Coordinator: Flora Roberts
Co-coordinator: Eggo Müller
Members: Kári Driscoll, Andrik Becht; student-assistant
WP4 shifts focus from imagination to practical application, empowering students to cultivate purpose and agency while enhancing climate resilience through community gardening and rewilding initiatives (Hoffman & Doody 2015). Engaging with these community garden projects on and around UU campus fulfills various objectives, including promoting mental health and resilience among students (Bauer 2022; Koay & Dillon 2020).
Rewilded gardens require less maintenance than non-native plant communities. To ensure project sustainability, we’ve partnered with UU’s Botanical Gardens and Future Learning Spaces. Identified community partners like Utrecht Natuurlijk (https://www.utrechtnatuurlijk.nl/overons/) who offer vital resources including gardening space and tools.
In year 1 we will establish plot areas with partners. Student groups develop gardening projects under WP-leader and local volunteer supervision.
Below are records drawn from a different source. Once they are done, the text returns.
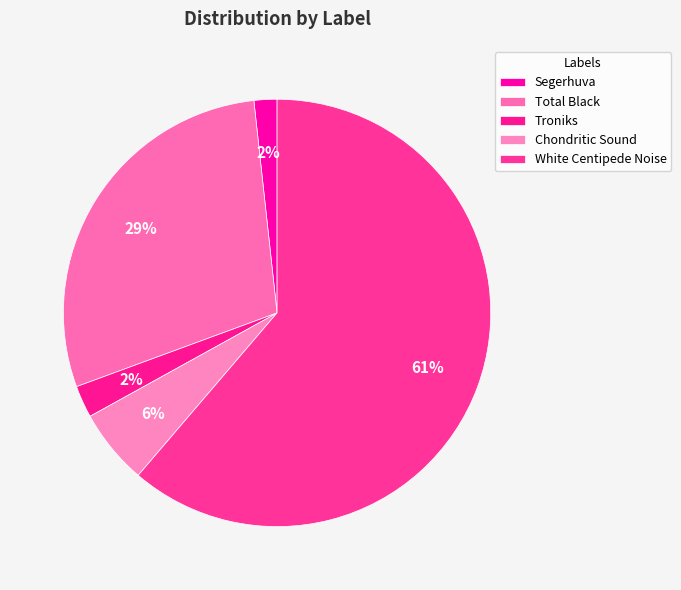

How many segments does this pie chart have?

5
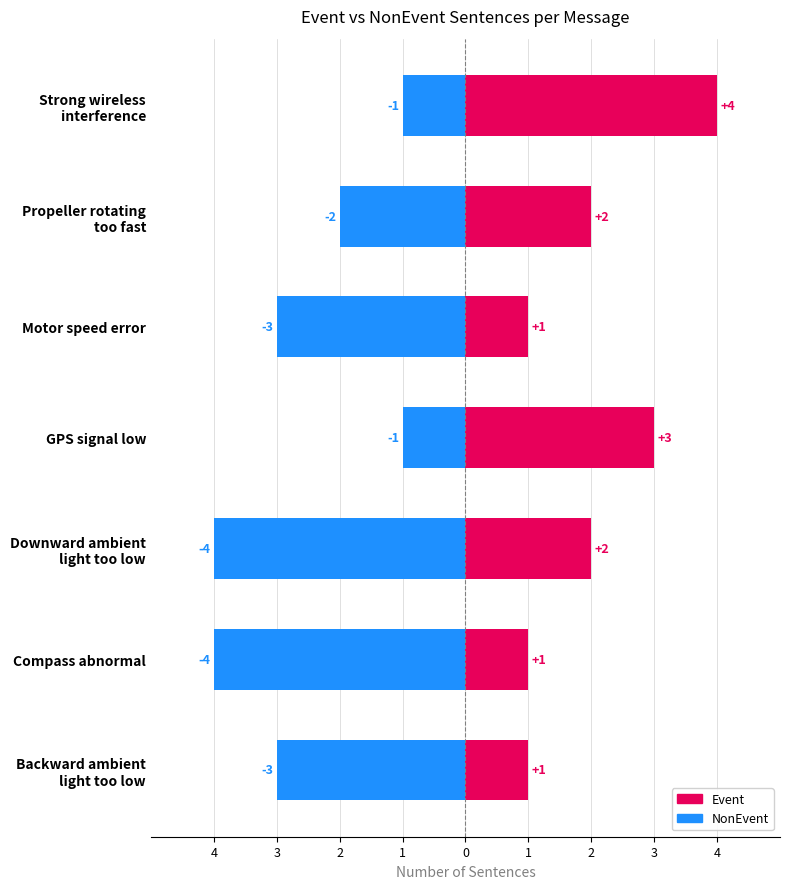

Rank the series at Motor speed error from lowest to highest value.

NonEvent, Event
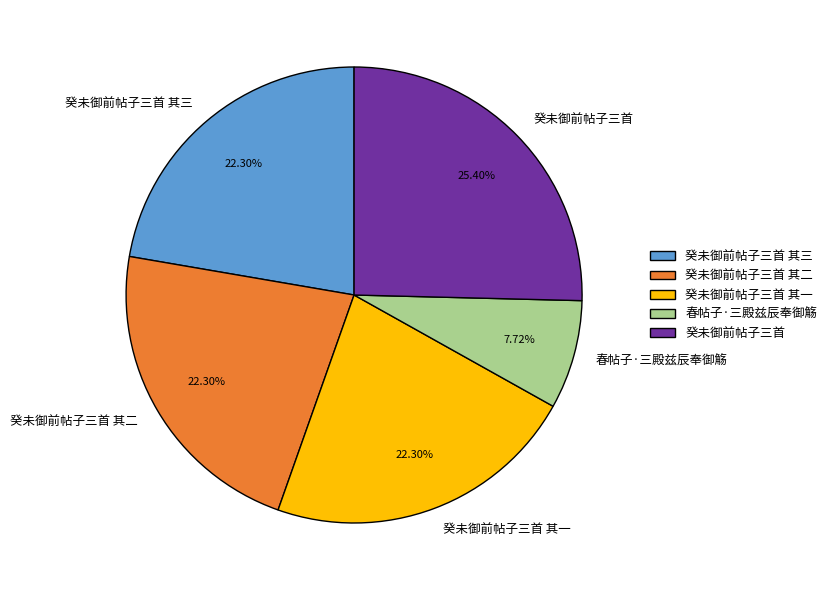

How much of the chart is everything except 春帖子·三殿兹辰奉御觞?

92.3%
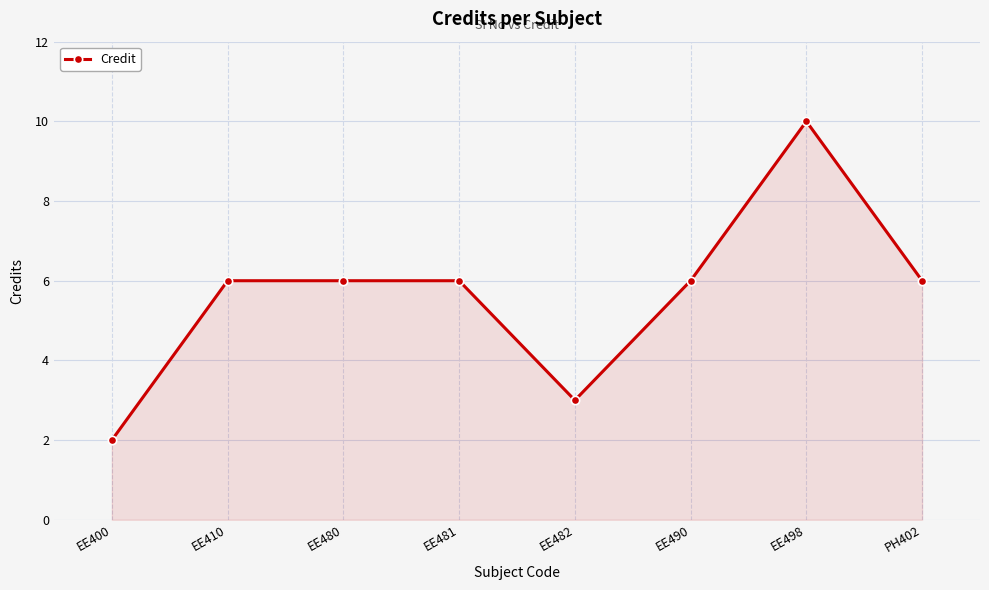

Count the values in the range 6 to 7.

5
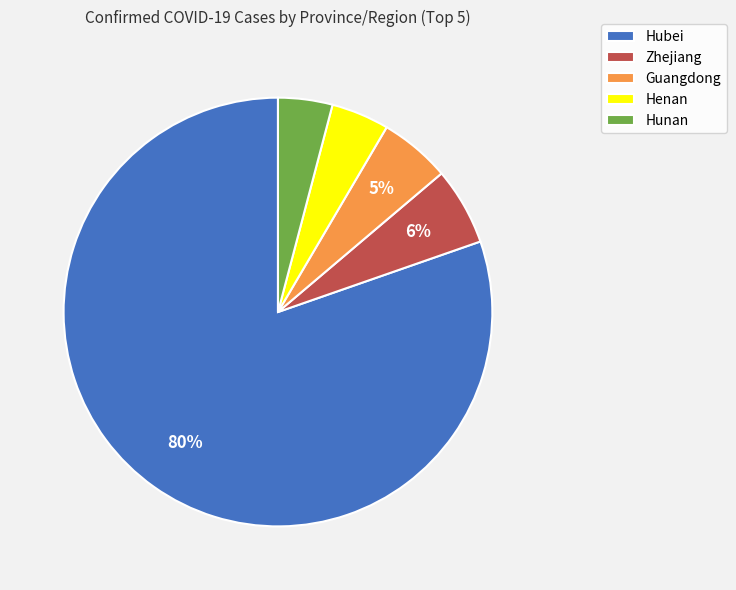

How many segments does this pie chart have?

5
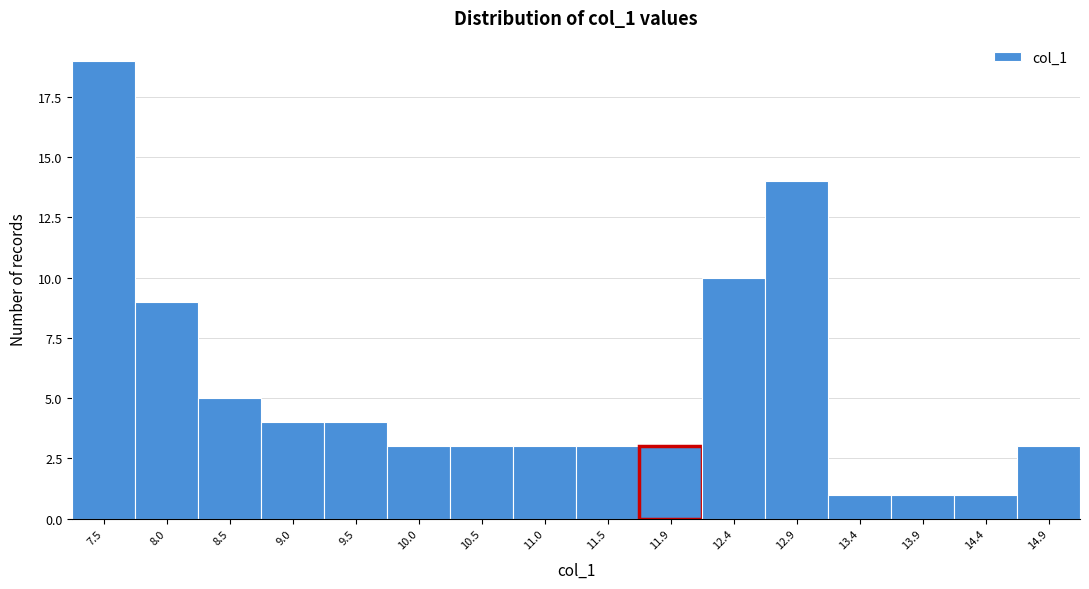

Reading left to right, transcribe all the data shown in this chart.

19	9	5	4	4	3	3	3	3	3	10	14	1	1	1	3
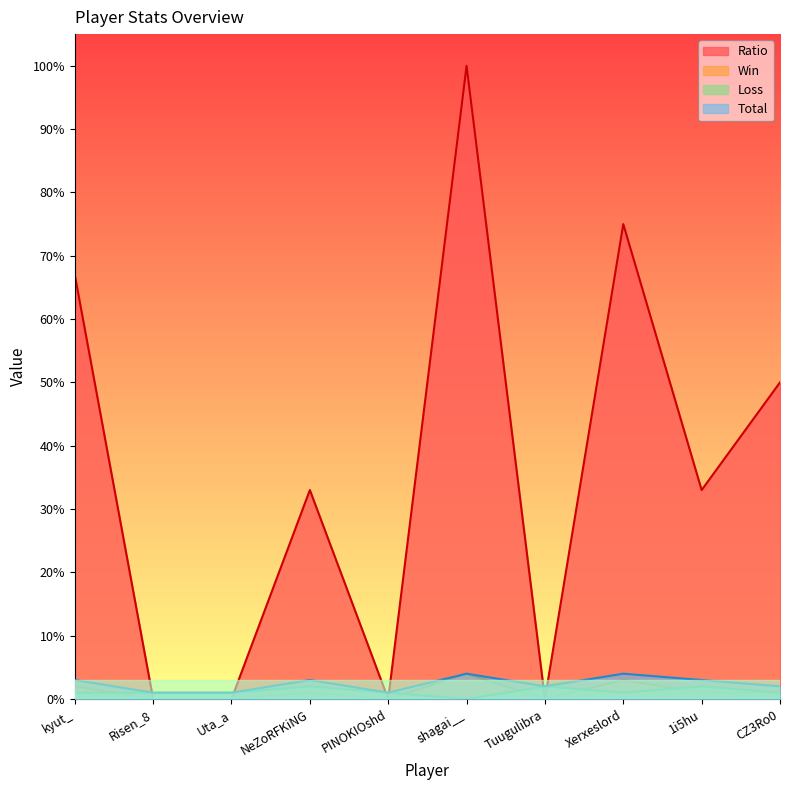

How many values in the Total series are below 3?

5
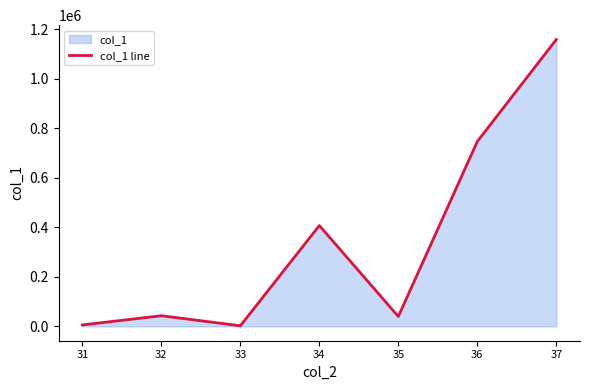

Reading left to right, list all the values displayed in this chart.

31=5770.0	32=43016.3	33=2400.0	34=407506.0	35=40000.0	36=747305.9	37=1159384.9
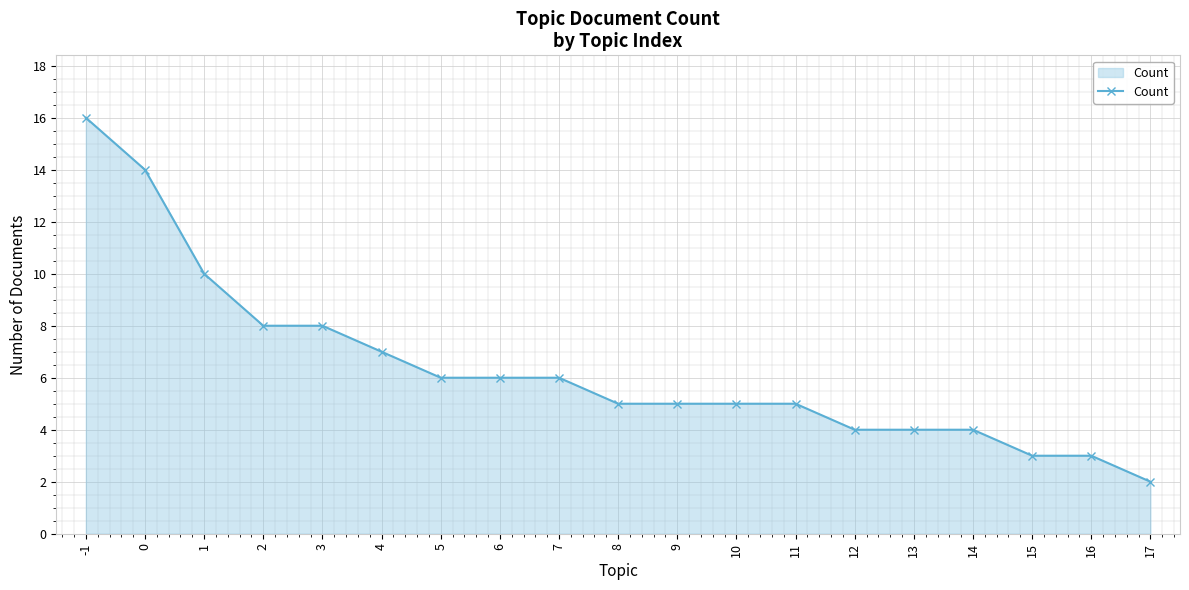

Which has a higher value, 13 or 4?

4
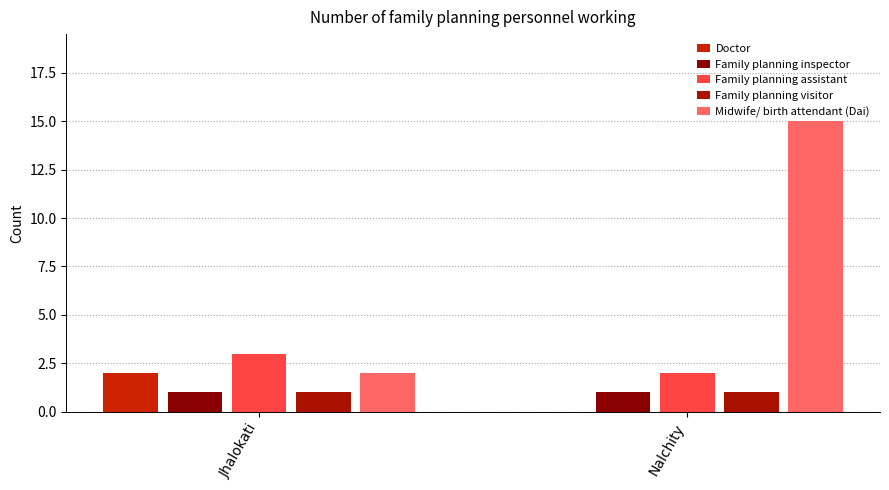

What is the difference between the Family planning assistant values at Nalchity and Jhalokati?

1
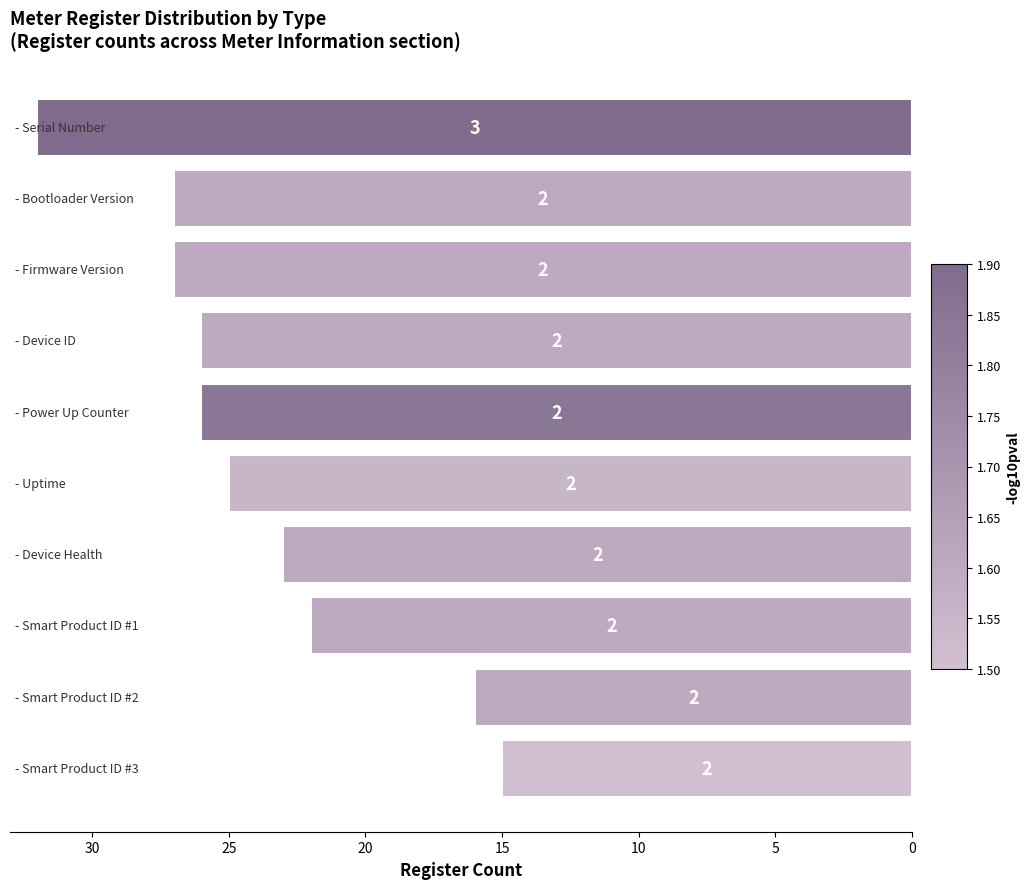

Are the bars horizontal?

Yes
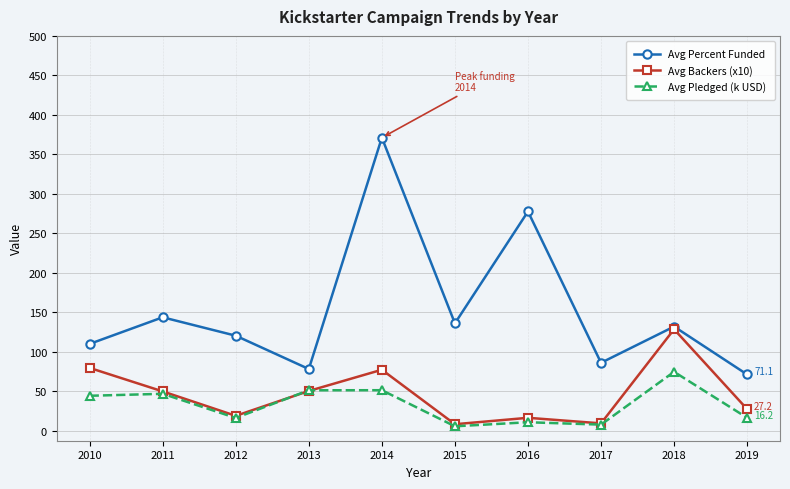

What is the value of the Avg Pledged (k USD) point at the 10th from the left?

16.2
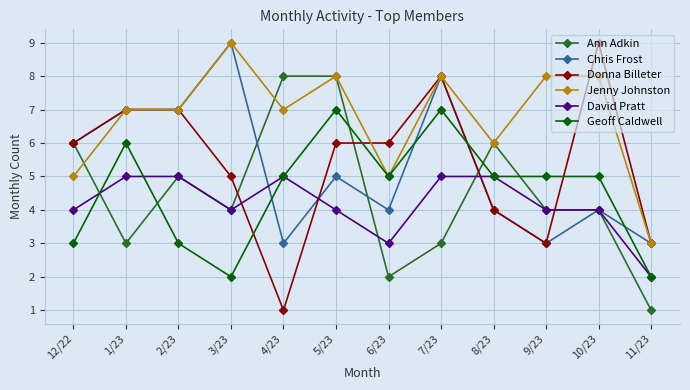

True or false: David Pratt has more than 0 interior local peaks.

True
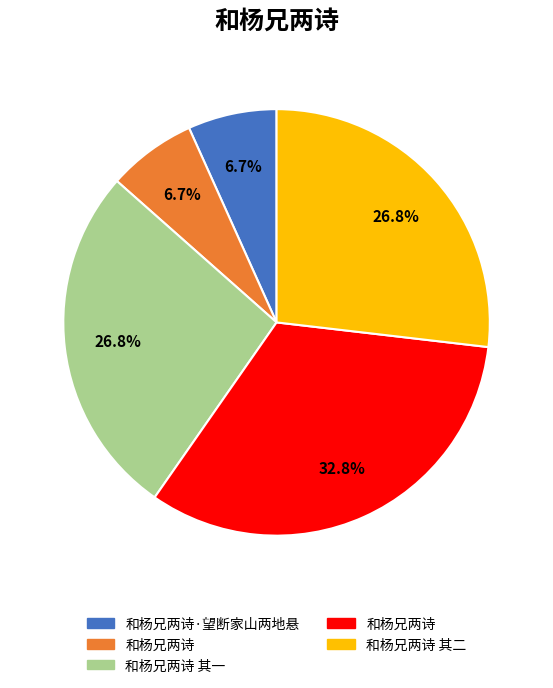

Does any single category account for the majority?

No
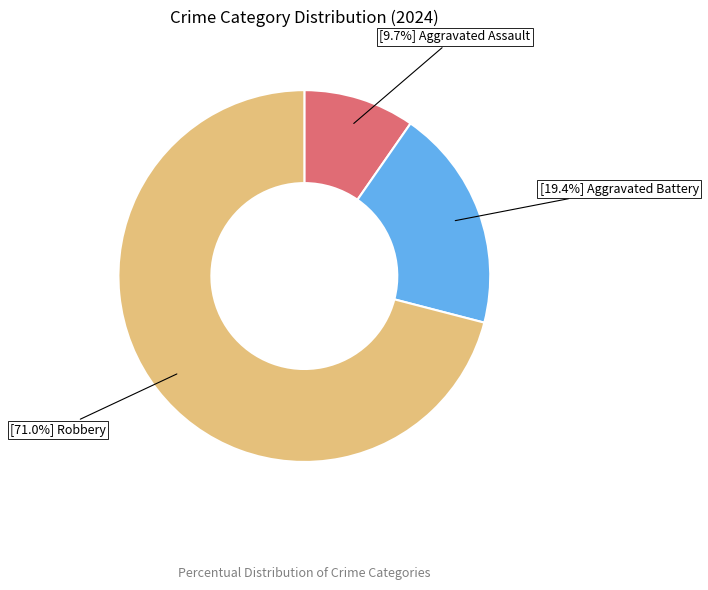

Is there any slice that represents more than half of the pie?

Yes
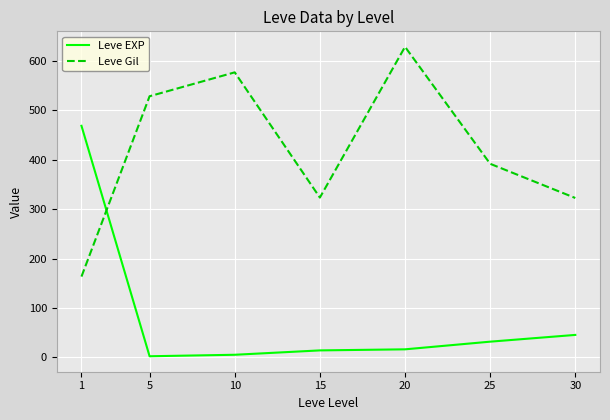

The Leve EXP series shows 45.5 at 30. True or false?

True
In Year 2 we refine gardening projects and expand engagement to the wider UU-community, reaching UU students and staff via existing networks (e.g., Network for Environmental Humanities).
In year 3 we disseminate findings. The project activities adapt to student interest, such as focusing on areas like edible plants, rewilding and environmental justice.
Learning goals
- Understanding the connection between contact with living things and mental health (biophilia).
- Understanding basic sustainable gardening principles, seasonality, native plants, and the role of rewilding and afforestation in mitigating the climate crisis.
- Understanding the role green spaces play in mitigating pluvial flood risk in Utrecht specifically – and how individuals can increase flood and drought resilience locally through nature stewardship (Brockhoff 2019).
- Experiencing connection, ‘agency’ and purpose vis-à-vis the climate crisis through engaging with diverse models of nature stewardship.